2019-07-26
Some things on the GUID checksum in ZFS pool uberblocks
When I talked about how 'zpool import
' generates its view of a
pool's configuration, I mentioned that an
additional kernel check of the pool configuration is that ZFS
uberblocks have a simple 'checksum' of all of
the GUIDs of the vdev tree. When the kernel is considering
a pool configuration, it rejects it if the sum of the GUIDs in the
vdev tree doesn't match the GUID sum from the uberblock.
(The documentation of the disk format claims that it's only the checksum of the leaf vdevs, but as far as I can see from the code it's all vdevs.)
I was all set to write about how this interacts with the vdev
configurations that are in ZFS labels, but
as it turns out this is no longer applicable. In versions of ZFS
that have better ZFS pool recovery,
the vdev tree that's used is the one that's read from the pool's
Meta Object Set (MOS), not the pool configuration that was passed
in from user level by 'zpool import
'. Any mismatch between the
uberblock GUID sum and the vdev tree GUID sum likely indicates a
serious consistency problem somewhere.

------

(Aim of the task):
Answer these questions from the ZFS uberblock text:
(a) What does the kernel do with a pool configuration whose vdev tree GUID sum doesn't match the GUID sum from the uberblock?
(b) Which vdevs does the disk format documentation say the checksum covers?
(c) In ZFS versions with better pool recovery, where is the vdev tree that's used read from?

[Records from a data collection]
------

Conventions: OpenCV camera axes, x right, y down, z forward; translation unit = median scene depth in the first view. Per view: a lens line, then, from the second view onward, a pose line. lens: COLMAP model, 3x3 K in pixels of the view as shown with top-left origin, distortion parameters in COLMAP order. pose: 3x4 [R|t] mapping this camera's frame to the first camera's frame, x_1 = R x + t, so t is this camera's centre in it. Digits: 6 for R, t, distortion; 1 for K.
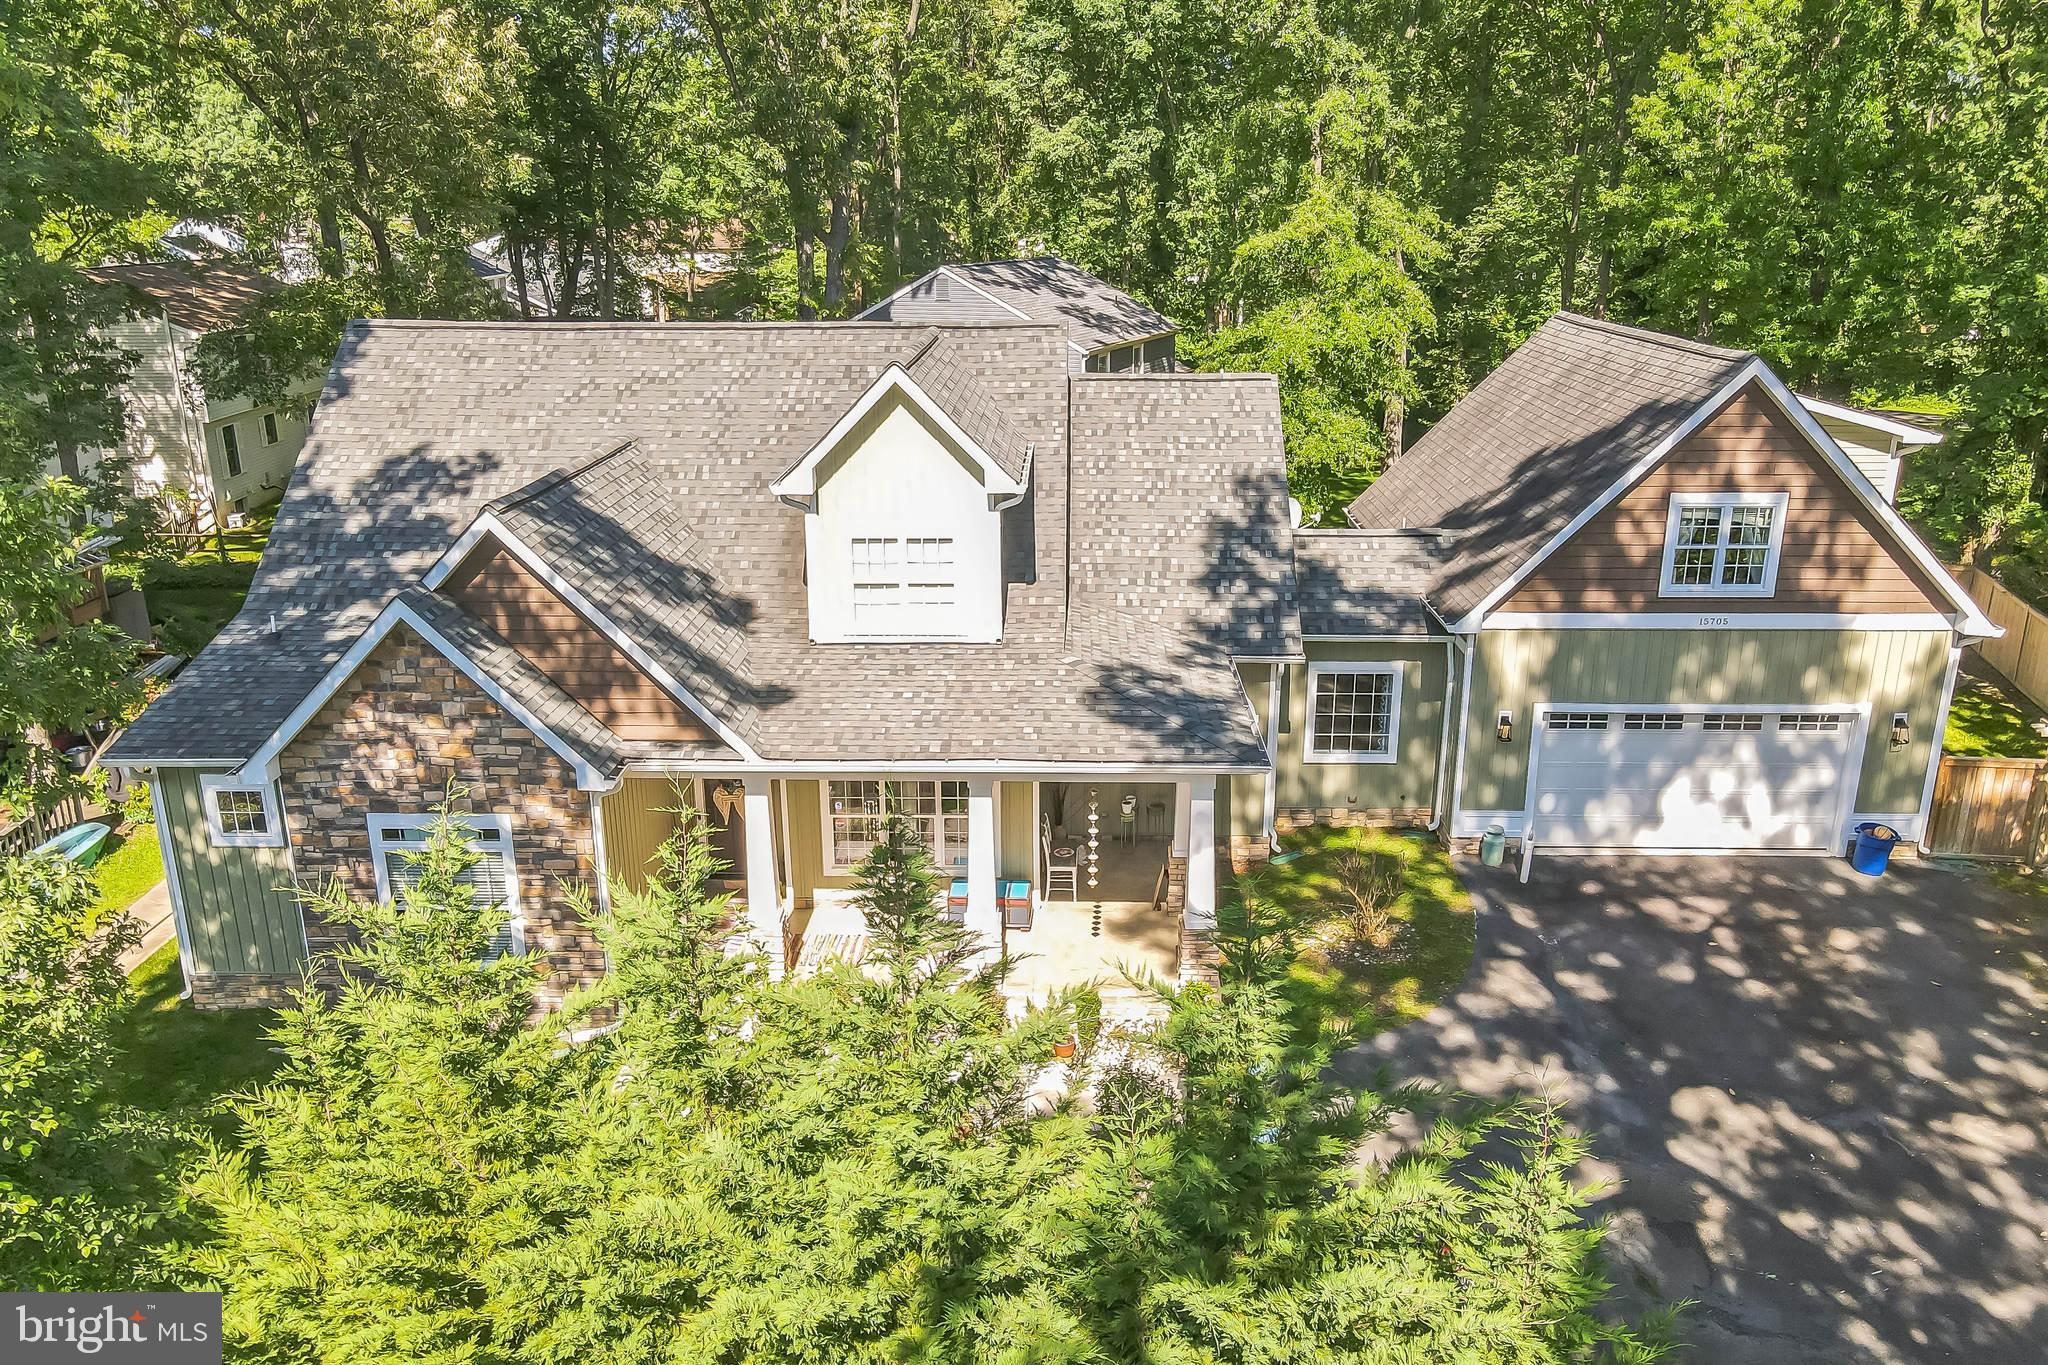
lens RADIAL K [[1514.5, 0, 1024.0], [0, 1514.5, 682.5], [0, 0, 1]] dist [-0.003605, 0.044025]
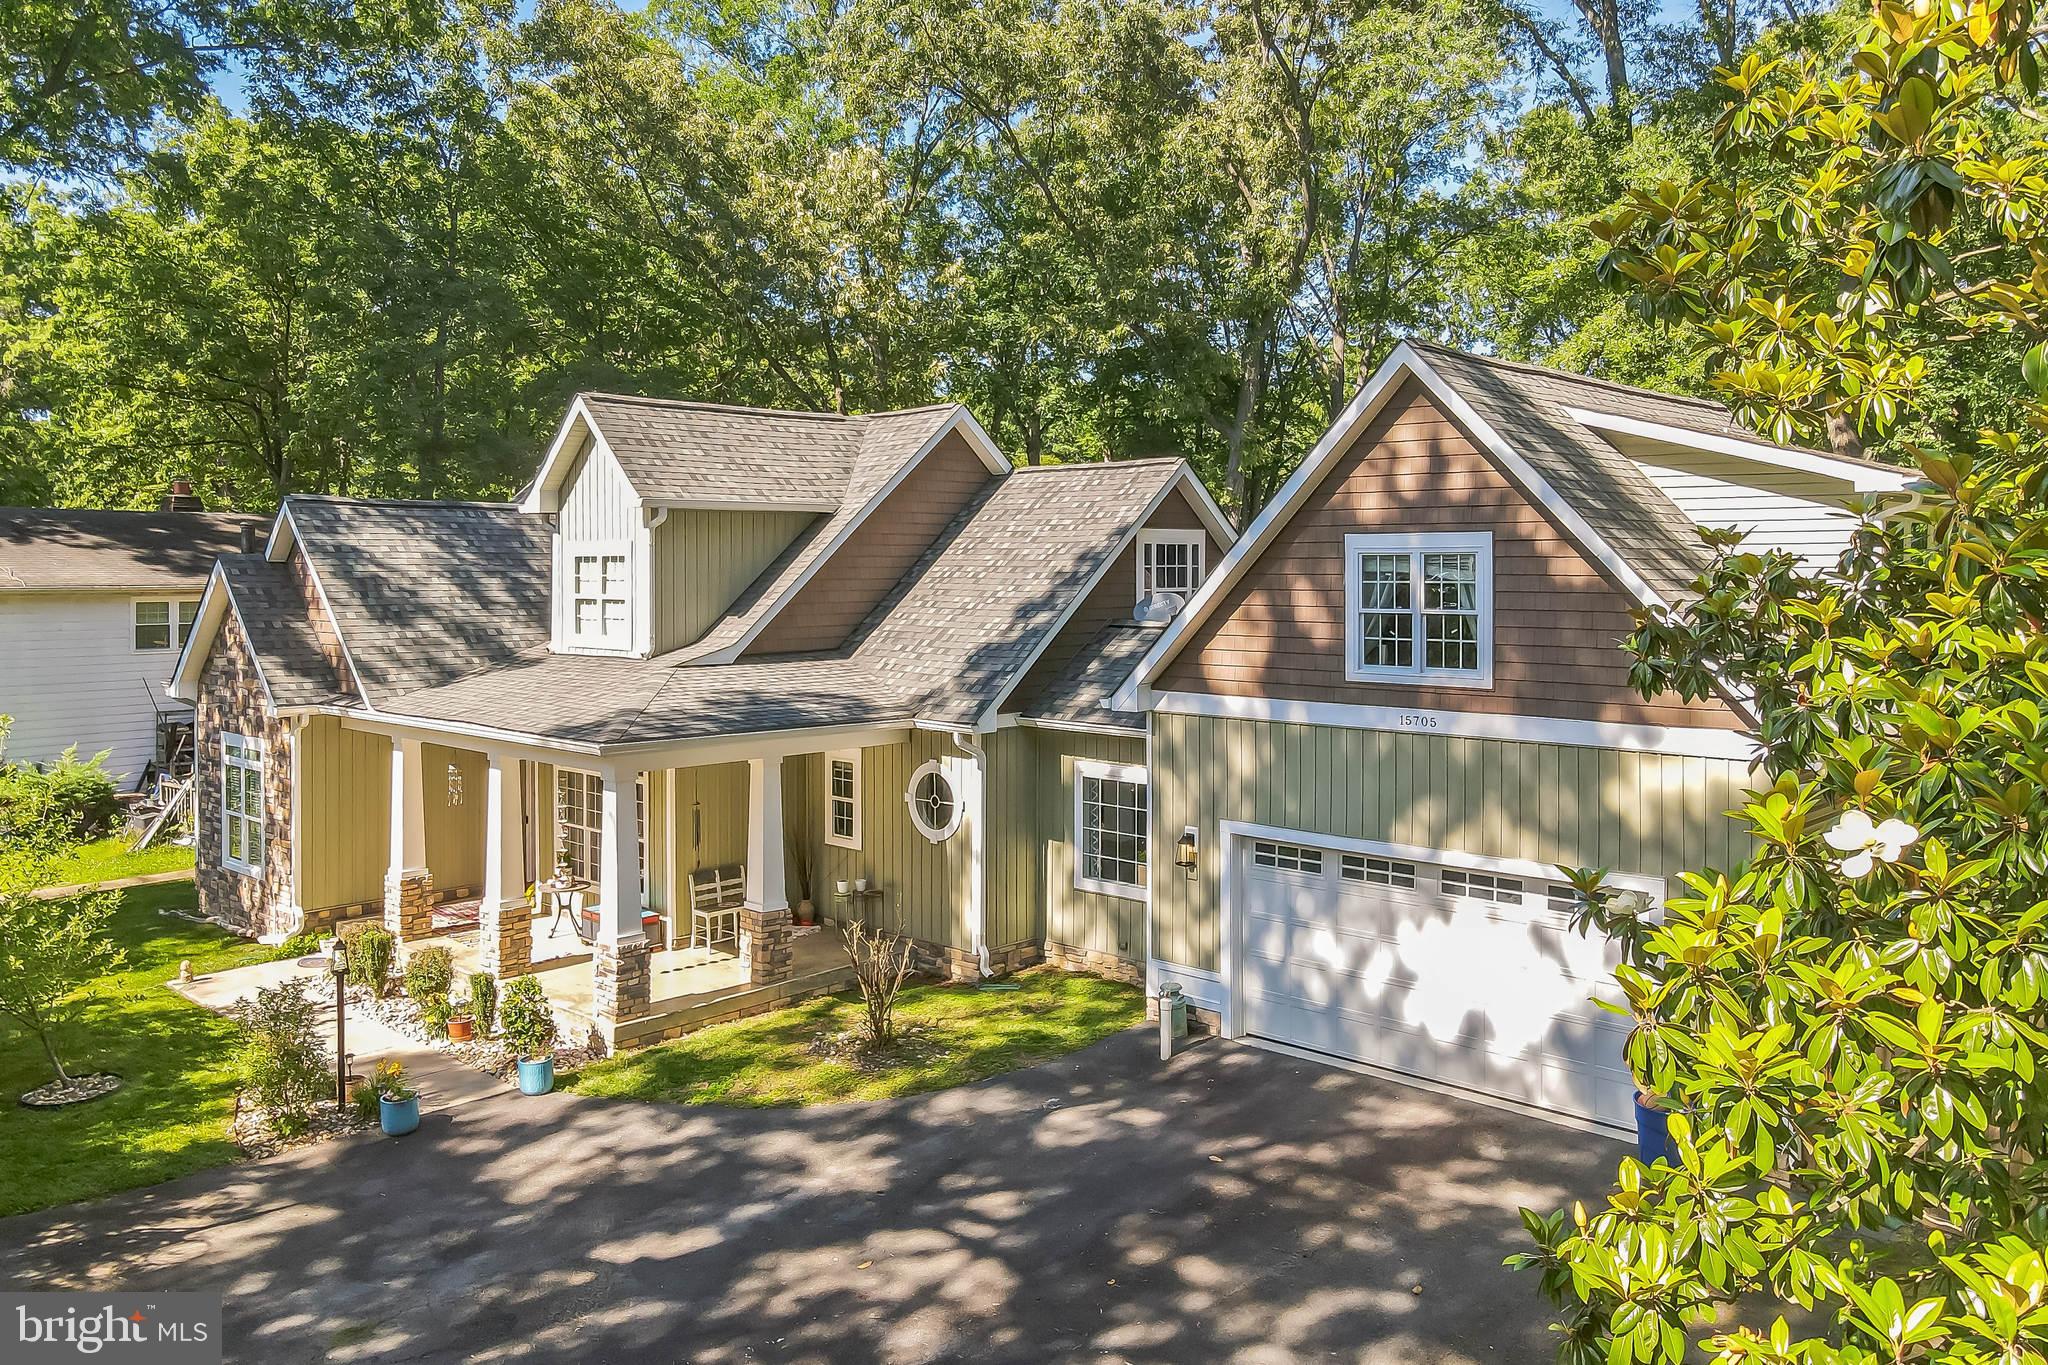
lens RADIAL K [[1535.5, 0, 1032.5], [0, 1535.5, 595.1], [0, 0, 1]] dist [0.000010, 0.043693]
pose [[0.752949, 0.019608, -0.657787, 0.774917], [-0.207373, 0.955701, -0.208885, 0.087209], [0.624551, 0.293687, 0.723660, 0.363215]]
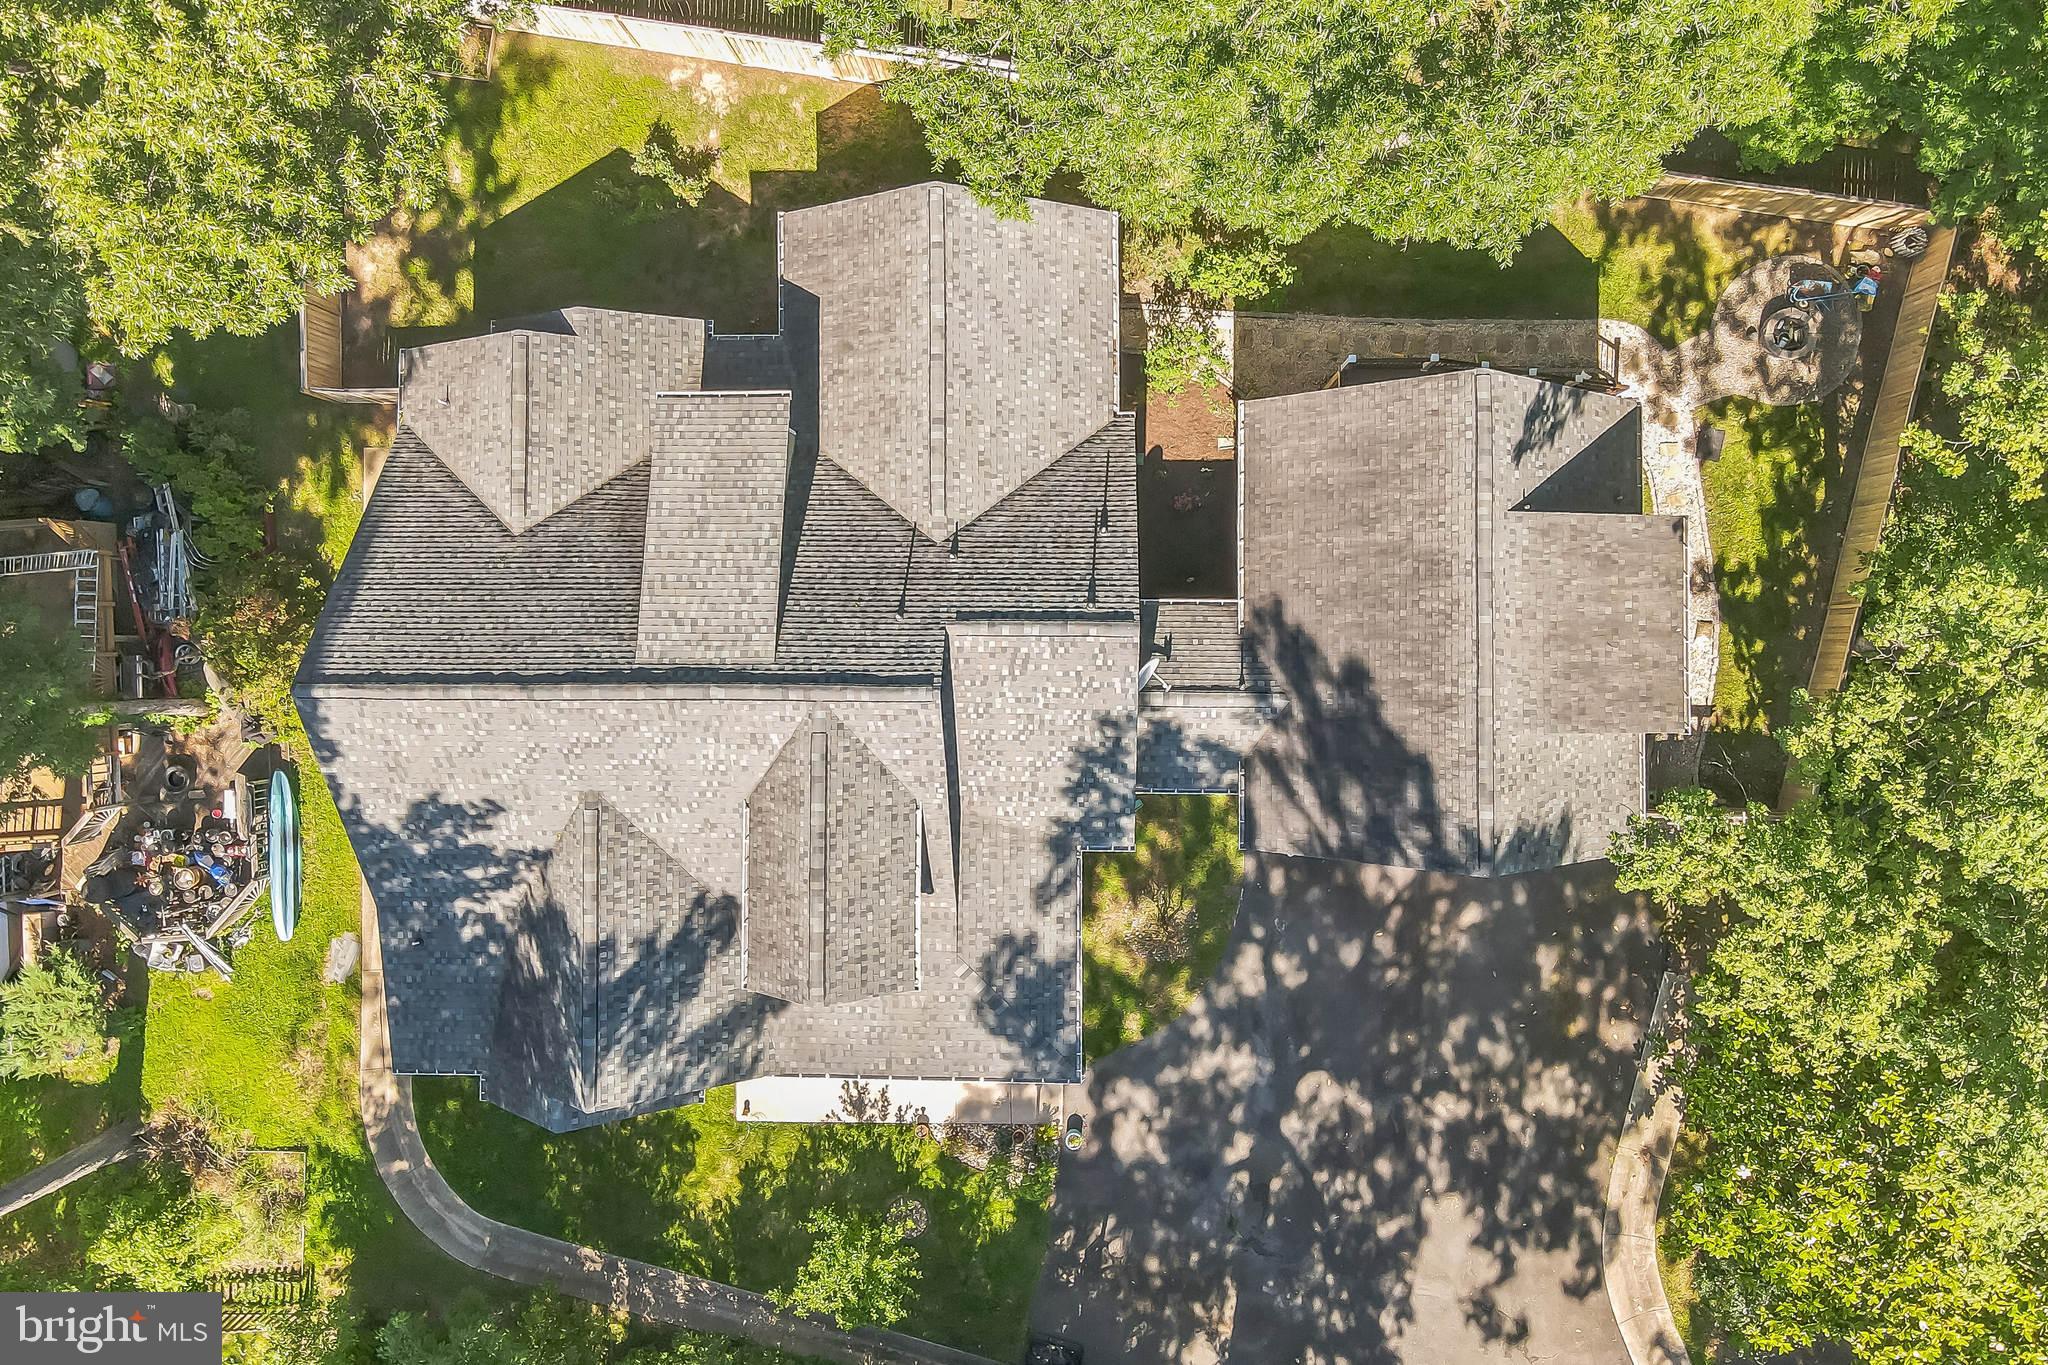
lens RADIAL K [[1662.1, 0, 1034.5], [0, 1662.1, 566.1], [0, 0, 1]] dist [-0.012225, -0.001473]
pose [[0.998879, -0.031075, -0.035704, 0.152600], [0.044033, 0.333349, 0.941775, -1.490384], [-0.017364, -0.942291, 0.334344, 0.726737]]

------

(Answer to this task):
(a) It rejects the configuration.
(b) Only the leaf vdevs.
(c) The pool's Meta Object Set (MOS).